1. The Role of HIF-1α in RIRI

Currently, IR is the most widely used model for clinical AKI and renal transplant studies. Bioinformatic analysis of the GEO dataset and integration of gene expression profiles in a rat model of renal IRI identified HIF-1α signaling [1]. Mitochondrial dysfunction, induction of inflammation, apoptosis, autophagy, necroptosis and oxidative stress are the major factors in the pathogenesis of RIRI, and HIF-1α can protect against the kidney injury caused by RIRI through the above mechanisms (Figure 1).
Figure 1. Mitochondrial dysfunction, induction of inflammation, apoptosis, autophagy, necroptosis, angiogenesis and ROS are the major factors in the pathogenesis of RIRI, and HIF−1α can protect against the kidney injury caused by RIRI through the above mechanisms (↑: elevated expression; ↓: decreased expression).
Apoptosis, autophagy and necroptosis are the important pathological mechanisms of RIRI. The NOD-like receptor thermal protein domain-associated protein 3(NLRP3) was reported to be involved in RIRI and NLRP3 knockout could protect against RIRI. Tetramethylpyrazine (TMP), a calcium antagonist with various pharmacological effects, has been widely used in the treatment of AKI. Sun et al. demonstrated that TMP can reduce NLRP3 protein expression in renal tissue and tubular cell apoptosis by reducing HIF-1α expression and improving renal function to alleviate RIRI [2]. Autophagy is activated by different types of stress, such as ischemia and inflammation, and is involved in AKI. Lipocalin 2 (Lcn2) is an important marker of renal injury and its production markedly increases in response to stimulation such as ischemia [3]. Mechanistically, Qiu et al. found that recombinant Lcn2 attenuated hypoxia-induced apoptosis and the downregulation of HIF-1α blunted Lcn2-induced autophagy and enhanced apoptosis. What’s more, Lcn2 attenuated NF-kB subunit p65 activation under hypoxia conditions. Thus, Lcn2 could protect against RIRI in mice through autophagy activation mediated by HIF-1α and NF-kB crosstalk [2]. Necroptosis is also a major contributor to the pathogenesis of ischemic AKI. Necrostatin-1 (Nec-1), an inhibitor of the kinase domain of receptor-interacting protein kinase-1 (RIP1), was previously reported to protect against RIRI. In previous studies, miR-26a has been identified as a potential novel target for the treatment RIRI. Moreover, previous bioinformatic studies have found that the transient receptor potential cation channel (TRPC6) is an upregulated and differentially expressed gene involved in the pathogenesis of I/R injury, and showed that it can prevent RIRI by inhibiting necroptosis. Shen et al. suggested that Nec-1 can effectively protect against RIRI by inhibiting necroptosis, oxidative stress, and inflammation, and may exert its effects through the mediation of the HIF-1α/miR-26a/TRPC6/PARP1 signaling pathway in vivo and vitro [4].

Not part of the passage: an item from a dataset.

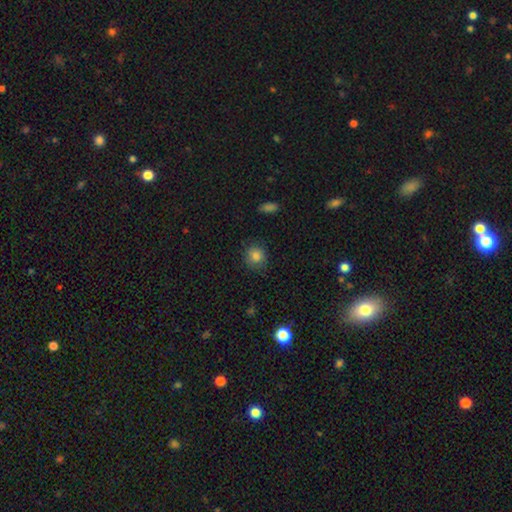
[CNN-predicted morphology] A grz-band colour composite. It shows a smooth galaxy with no disk features (84%) that is round (84%). Merging: none (79%).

In addition, angiogenesis is one of the compensatory responses after RIRI. Promoting angiogenesis after reperfusion can prevent RIRI and improve the prognosis of AKI. HIF plays an important role in angiogenesis by upregulating vascular endothelial growth factor (VEGF) [5]. It has been reported that miR-21, induced by HIF, is essential in the process of vascular remodeling or angiogenesis in endothelial cells [6]. Thrombospondin 1 (TSP-1), is a multifunctional protein and was initially recognized as an endogenous inhibitor of angiogenesis. Xu et al. concluded that HIF-1α induced angiogenesis by upregulating not only vascular endothelial growth factor but also miR-21 via inhibiting a novel target gene TSP-1 contributing to the protective effect of HIF-1α on RIRI [7].

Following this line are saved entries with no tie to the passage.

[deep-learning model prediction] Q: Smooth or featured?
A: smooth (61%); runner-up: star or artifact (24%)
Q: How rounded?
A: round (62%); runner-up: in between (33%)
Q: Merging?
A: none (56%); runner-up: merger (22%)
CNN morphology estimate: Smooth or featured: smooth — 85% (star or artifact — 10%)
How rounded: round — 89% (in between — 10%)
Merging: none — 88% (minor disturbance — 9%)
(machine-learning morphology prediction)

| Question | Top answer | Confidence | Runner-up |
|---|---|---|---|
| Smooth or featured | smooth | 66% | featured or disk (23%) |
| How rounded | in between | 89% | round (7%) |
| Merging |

2. The Role of HIF-1α in Diabetic Nephropathy

DN is one of the most common models of CKD and the leading cause of ESRD. Earlier studies have demonstrated that hypoxia is an early event in the development and progression of experimental DN, and an increased HIF-1α expression in diabetic kidneys compared to the kidneys of control rats and normal human kidneys [8][9][10] (Figure 2). Ferroptosis is a recently discovered form of iron-dependent cell death. Heme is a main source of synthetic iron, and heme oxygenase (HO)-1 metabolizes heme into biliverdin/bilirubin, carbon monoxide, and ferrous iron. HO-1 can be induced by a variety of cues, including inflammatory mediators, oxidants, and physical or chemical stimuli, and HO-1 is one of the HIF target genes [11]. Chronic hypoxia due to renal ischemia induces the increase of HIF-1α in renal tubules of diabetic models, with the elevated HO-1 level [12][13]. Feng et al. indicated that ferroptosis might enhance DN and damage renal tubules in DN models through the HIF-1α/HO-1 pathway [14]. However, a study in 2020 demonstrated that HIF-1α improved mitochondrial dysfunction and restricted mitochondria-dependent apoptosis in the tubular cells of DN via the HO-1 pathway. In addition, the HIF-1α/HO-1 pathway is the pivotal pathway mediating tubular cell mitochondrial dynamics in DN [15].
Figure 2. Mitochondrial dysfunction, lipid peroxidation, oxidative stress, ROS, machrophages activation, glycolysis, and the induction of inflammation are the major factors in the pathogenesis of DN, and HIF-1α can protect and aggravate the kidney injury caused by DN through the above mechanisms(↑: elevated expression).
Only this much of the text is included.